[Collected data]
+ + + + +

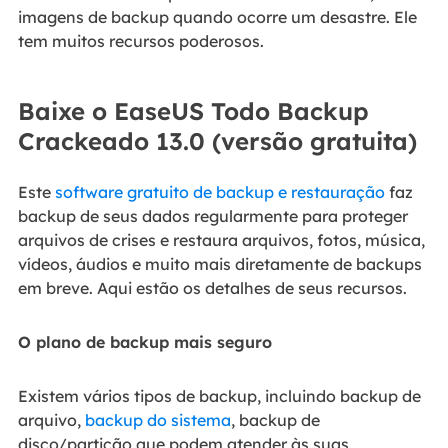
imagens de backup quando ocorre um desastre. Ele
tem muitos recursos poderosos.
Baixe o EaseUS Todo Backup
Crackeado 13.0 (versão gratuita)
Este
software gratuito de backup e restauração
faz
backup de seus dados regularmente para proteger
arquivos de crises e restaura arquivos, fotos, música,
vídeos, áudios e muito mais diretamente de backups
em breve. Aqui estão os detalhes de seus recursos.
O plano de backup mais seguro
Existem vários tipos de backup, incluindo backup de
arquivo,
backup do sistema
, backup de
disco/partição que podem atender às suas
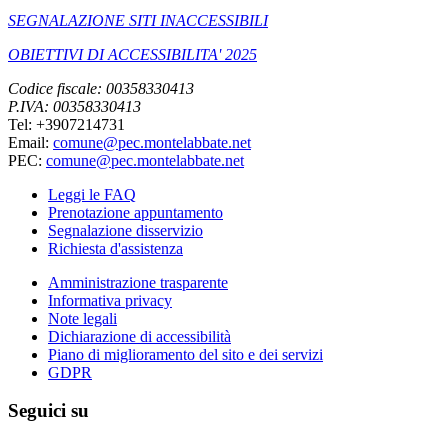
SEGNALAZIONE SITI INACCESSIBILI
OBIETTIVI DI ACCESSIBILITA' 2025
Codice fiscale: 00358330413
P.IVA: 00358330413
Tel: +3907214731
Email:
comune@pec.montelabbate.net
PEC:
comune@pec.montelabbate.net
Leggi le FAQ
Prenotazione appuntamento
Segnalazione disservizio
Richiesta d'assistenza
Amministrazione trasparente
Informativa privacy
Note legali
Dichiarazione di accessibilità
Piano di miglioramento del sito e dei servizi
GDPR
Seguici su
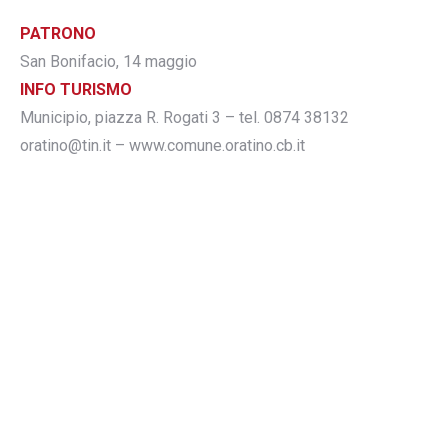
PATRONO
San Bonifacio, 14 maggio
INFO TURISMO
Municipio, piazza R. Rogati 3 – tel. 0874 38132
oratino@tin.it – www.comune.oratino.cb.it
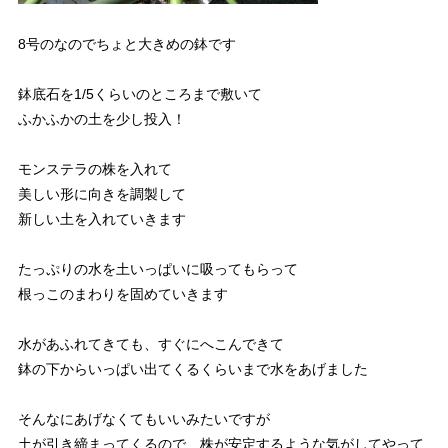
8号のなのでちょと大きめの鉢です
鉢底石を1/5くらいのところまで敷いて
ふかふかの土を少し投入！
モンステラの株を入れて
美しい形に向きを調製して
新しい土を入れていきます
たっぷりの水を土いっぱいに吸ってもらって
根っこのまわりを固めていきます
水があふれてきても、すぐにへこんできて
鉢の下からいっぱい出てくるくらいまで水をあげました
そんなにあげなくてもいいみたいですが
土が引き締まってくるので、株が安定するような気がしてやって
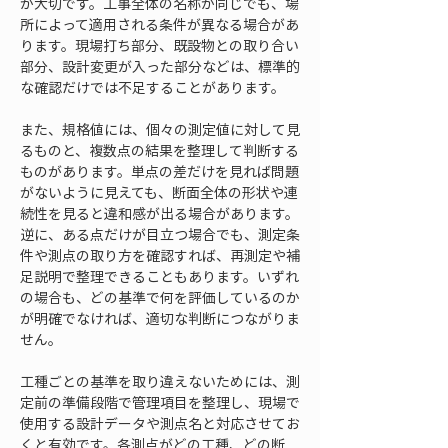
が大切です。工事全体の名称が同じでも、場
所によって適用される条件が異なる場合があ
ります。現場打ち部分、既設物との取り合い
部分、設計変更が入った部分などは、標準的
な確認だけでは不足することがあります。
また、規格値には、個々の測定値に対して見
るものと、複数点の結果を整理して判断する
ものがあります。単点の差だけを見れば問題
がないように見えても、断面全体の形状や連
続性を見ると違和感が出る場合があります。
逆に、ある点だけが目立つ場合でも、測定条
件や測点の取り方を確認すれば、再測定や補
足説明で整理できることもあります。いずれ
の場合も、どの基準で何を評価しているのか
が明確でなければ、適切な判断につながりま
せん。
工種ごとの基準を取り違えないためには、測
定前の準備段階で管理項目を整理し、現場で
使用する設計データや測点名と対応させてお
くと有効です。各測点がどの工種、どの断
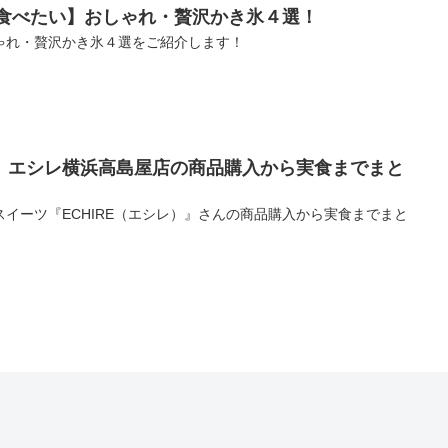
で食べたい】おしゃれ・贅沢かき氷４選！
ゃれ・贅沢かき氷４選をご紹介します！
】エシレ横浜高島屋店の商品購入から実食までまと
イーツ『ECHIRE（エシレ）』さんの商品購入から実食までまと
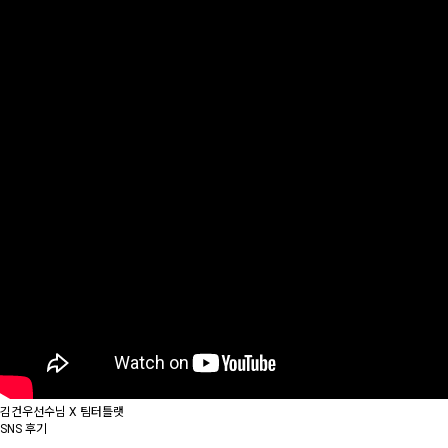
김건우선수님 X 팀터틀랫
SNS 후기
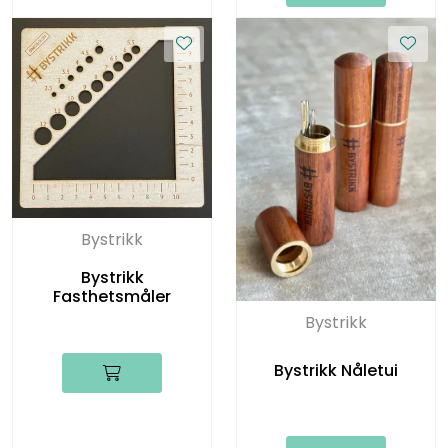
Bystrikk
Bystrikk
Fasthetsmåler
Bystrikk
Bystrikk Nåletui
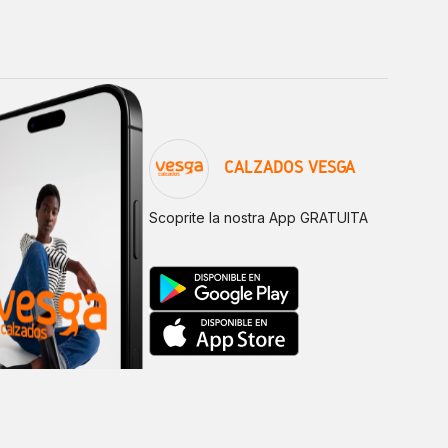
CALZADOS VESGA
Scoprite la nostra App GRATUITA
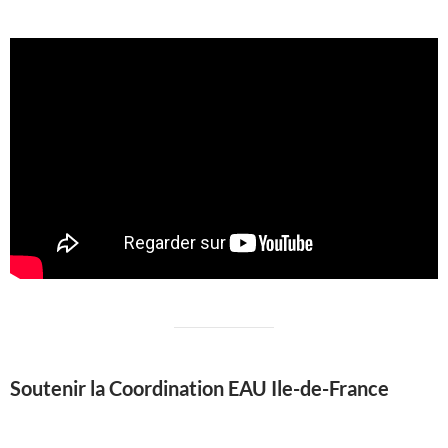
Soutenir la Coordination EAU Ile-de-France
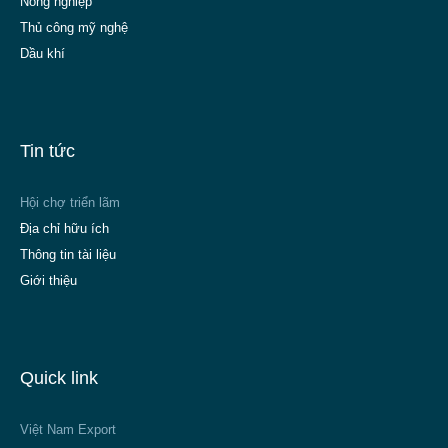
Nông nghiệp
Thủ công mỹ nghệ
Dầu khí
Tin tức
Hội chợ triển lãm
Địa chỉ hữu ích
Thông tin tài liệu
Giới thiệu
Quick link
Việt Nam Export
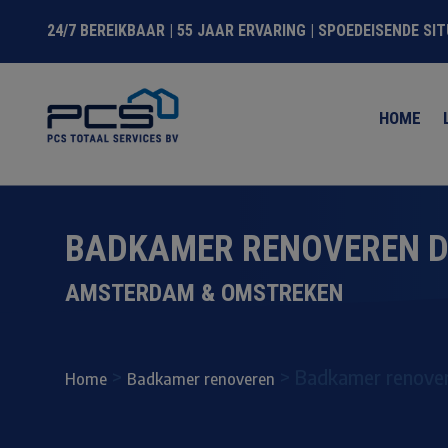
24/7 BEREIKBAAR | 55 JAAR ERVARING | SPOEDEISENDE SI
HOME
BADKAMER RENOVEREN D
AMSTERDAM & OMSTREKEN
>
>
Badkamer renove
Home
Badkamer renoveren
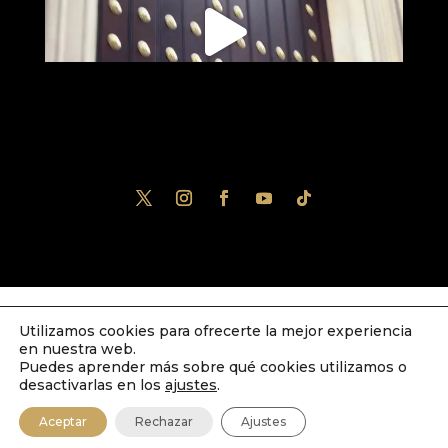
Utilizamos cookies para ofrecerte la mejor experiencia
Diseñado por
iNova Cloud
. Una empresa
en nuestra web.
de
Grupo Inova
2023© Todos los derechos
Puedes aprender más sobre qué cookies utilizamos o
desactivarlas en los
ajustes
.
reservados.
Política de Privacidad
|
Aviso
Aceptar
Rechazar
Ajustes
Legal
|
Política de Cookies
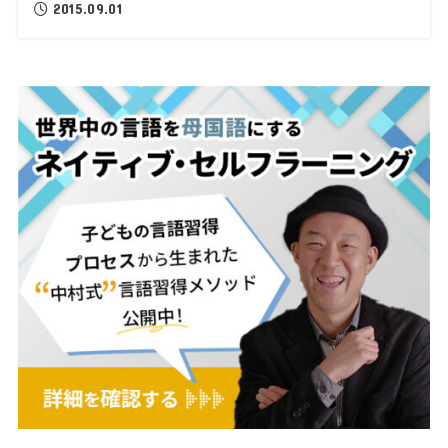
2015.09.01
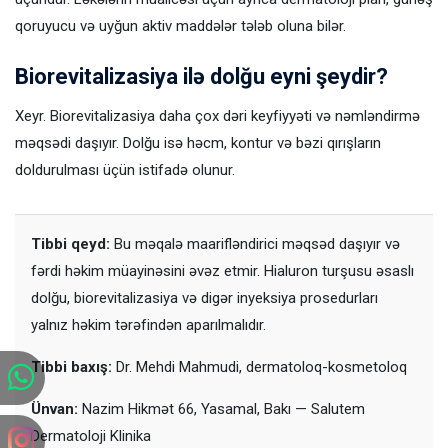
qoruyucu və uyğun aktiv maddələr tələb oluna bilər.
Biorevitalizasiya ilə dolğu eyni şeydir?
Xeyr. Biorevitalizasiya daha çox dəri keyfiyyəti və nəmləndirmə
məqsədi daşıyır. Dolğu isə həcm, kontur və bəzi qırışların
doldurulması üçün istifadə olunur.
Tibbi qeyd:
Bu məqalə maarifləndirici məqsəd daşıyır və
fərdi həkim müayinəsini əvəz etmir. Hialuron turşusu əsaslı
dolğu, biorevitalizasiya və digər inyeksiya prosedurları
yalnız həkim tərəfindən aparılmalıdır.
Tibbi baxış:
Dr. Mehdi Mahmudi, dermatoloq-kosmetoloq
Ünvan:
Nazim Hikmət 66, Yasamal, Bakı — Salutem
Dermatoloji Klinika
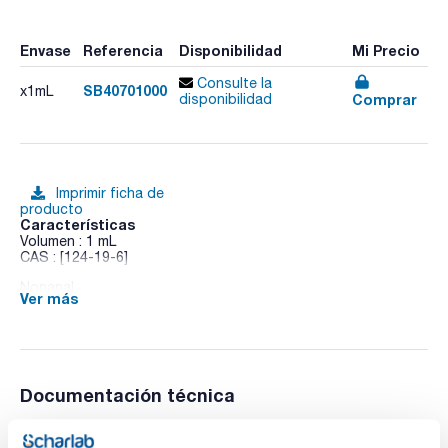
Envase
Referencia
Disponibilidad
Mi Precio
Consulte la
SB40701000
x1mL
Comprar
disponibilidad
Imprimir ficha de
producto
Características
Volumen : 1 mL
CAS : [124-19-6]
Nonanal
Ver más
Documentación técnica
TDS / Ficha técnica
COA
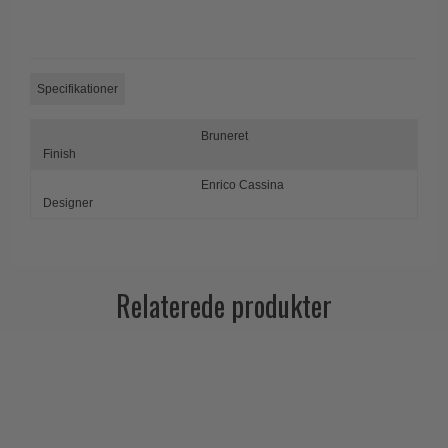
Trædørgreb på Langskilt
Udendørs dørgreb
Specifikationer
Bruneret
Finish
Enrico Cassina
Designer
Relaterede produkter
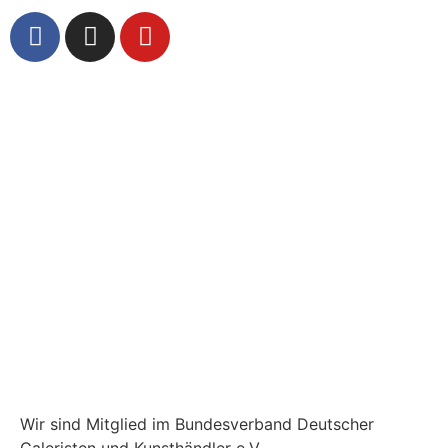
Wir sind Mitglied im Bundesverband Deutscher
Galeristen und Kunsthändler e.V.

+ + + + +

● **Work instruction**
Write out every line of text from the items above without changing anything, and leave the pictures out of your answer.

● **Exercise solution**
imagens de backup quando ocorre um desastre. Ele
tem muitos recursos poderosos.
Baixe o EaseUS Todo Backup
Crackeado 13.0 (versão gratuita)
Este
software gratuito de backup e restauração
faz
backup de seus dados regularmente para proteger
arquivos de crises e restaura arquivos, fotos, música,
vídeos, áudios e muito mais diretamente de backups
em breve. Aqui estão os detalhes de seus recursos.
O plano de backup mais seguro
Existem vários tipos de backup, incluindo backup de
arquivo,
backup do sistema
, backup de
disco/partição que podem atender às suas
SEGNALAZIONE SITI INACCESSIBILI
OBIETTIVI DI ACCESSIBILITA' 2025
Codice fiscale: 00358330413
P.IVA: 00358330413
Tel: +3907214731
Email:
comune@pec.montelabbate.net
PEC:
comune@pec.montelabbate.net
Leggi le FAQ
Prenotazione appuntamento
Segnalazione disservizio
Richiesta d'assistenza
Amministrazione trasparente
Informativa privacy
Note legali
Dichiarazione di accessibilità
Piano di miglioramento del sito e dei servizi
GDPR
Seguici su
PATRONO
San Bonifacio, 14 maggio
INFO TURISMO
Municipio, piazza R. Rogati 3 – tel. 0874 38132
oratino@tin.it – www.comune.oratino.cb.it
8号のなのでちょと大きめの鉢です
鉢底石を1/5くらいのところまで敷いて
ふかふかの土を少し投入！
モンステラの株を入れて
美しい形に向きを調製して
新しい土を入れていきます
たっぷりの水を土いっぱいに吸ってもらって
根っこのまわりを固めていきます
水があふれてきても、すぐにへこんできて
鉢の下からいっぱい出てくるくらいまで水をあげました
そんなにあげなくてもいいみたいですが
土が引き締まってくるので、株が安定するような気がしてやって
が大切です。工事全体の名称が同じでも、場
所によって適用される条件が異なる場合があ
ります。現場打ち部分、既設物との取り合い
部分、設計変更が入った部分などは、標準的
な確認だけでは不足することがあります。
また、規格値には、個々の測定値に対して見
るものと、複数点の結果を整理して判断する
ものがあります。単点の差だけを見れば問題
がないように見えても、断面全体の形状や連
続性を見ると違和感が出る場合があります。
逆に、ある点だけが目立つ場合でも、測定条
件や測点の取り方を確認すれば、再測定や補
足説明で整理できることもあります。いずれ
の場合も、どの基準で何を評価しているのか
が明確でなければ、適切な判断につながりま
せん。
工種ごとの基準を取り違えないためには、測
定前の準備段階で管理項目を整理し、現場で
使用する設計データや測点名と対応させてお
くと有効です。各測点がどの工種、どの断
で食べたい】おしゃれ・贅沢かき氷４選！
ゃれ・贅沢かき氷４選をご紹介します！
】エシレ横浜高島屋店の商品購入から実食までまと
イーツ『ECHIRE（エシレ）』さんの商品購入から実食までまと
김건우선수님 X 팀터틀랫
SNS 후기
Bystrikk
Bystrikk
Fasthetsmåler
Bystrikk
Bystrikk Nåletui
CALZADOS VESGA
Scoprite la nostra App GRATUITA
Soutenir la Coordination EAU Ile-de-France
Nông nghiệp
Thủ công mỹ nghệ
Dầu khí
Tin tức
Hội chợ triển lãm
Địa chỉ hữu ích
Thông tin tài liệu
Giới thiệu
Quick link
Việt Nam Export
24/7 BEREIKBAAR | 55 JAAR ERVARING | SPOEDEISENDE SI
HOME
BADKAMER RENOVEREN D
AMSTERDAM & OMSTREKEN
>
>
Badkamer renove
Home
Badkamer renoveren
Utilizamos cookies para ofrecerte la mejor experiencia
Diseñado por
iNova Cloud
. Una empresa
en nuestra web.
de
Grupo Inova
2023© Todos los derechos
Puedes aprender más sobre qué cookies utilizamos o
desactivarlas en los
ajustes
.
reservados.
Política de Privacidad
|
Aviso
Aceptar
Rechazar
Ajustes
Legal
|
Política de Cookies
2015.09.01
qoruyucu və uyğun aktiv maddələr tələb oluna bilər.
Biorevitalizasiya ilə dolğu eyni şeydir?
Xeyr. Biorevitalizasiya daha çox dəri keyfiyyəti və nəmləndirmə
məqsədi daşıyır. Dolğu isə həcm, kontur və bəzi qırışların
doldurulması üçün istifadə olunur.
Tibbi qeyd:
Bu məqalə maarifləndirici məqsəd daşıyır və
fərdi həkim müayinəsini əvəz etmir. Hialuron turşusu əsaslı
dolğu, biorevitalizasiya və digər inyeksiya prosedurları
yalnız həkim tərəfindən aparılmalıdır.
Tibbi baxış:
Dr. Mehdi Mahmudi, dermatoloq-kosmetoloq
Ünvan:
Nazim Hikmət 66, Yasamal, Bakı — Salutem
Dermatoloji Klinika
Envase
Referencia
Disponibilidad
Mi Precio
Consulte la
SB40701000
x1mL
Comprar
disponibilidad
Imprimir ficha de
producto
Características
Volumen : 1 mL
CAS : [124-19-6]
Nonanal
Ver más
Documentación técnica
TDS / Ficha técnica
COA
Trædørgreb på Langskilt
Udendørs dørgreb
Specifikationer
Bruneret
Finish
Enrico Cassina
Designer
Relaterede produkter
Wir sind Mitglied im Bundesverband Deutscher
Galeristen und Kunsthändler e.V.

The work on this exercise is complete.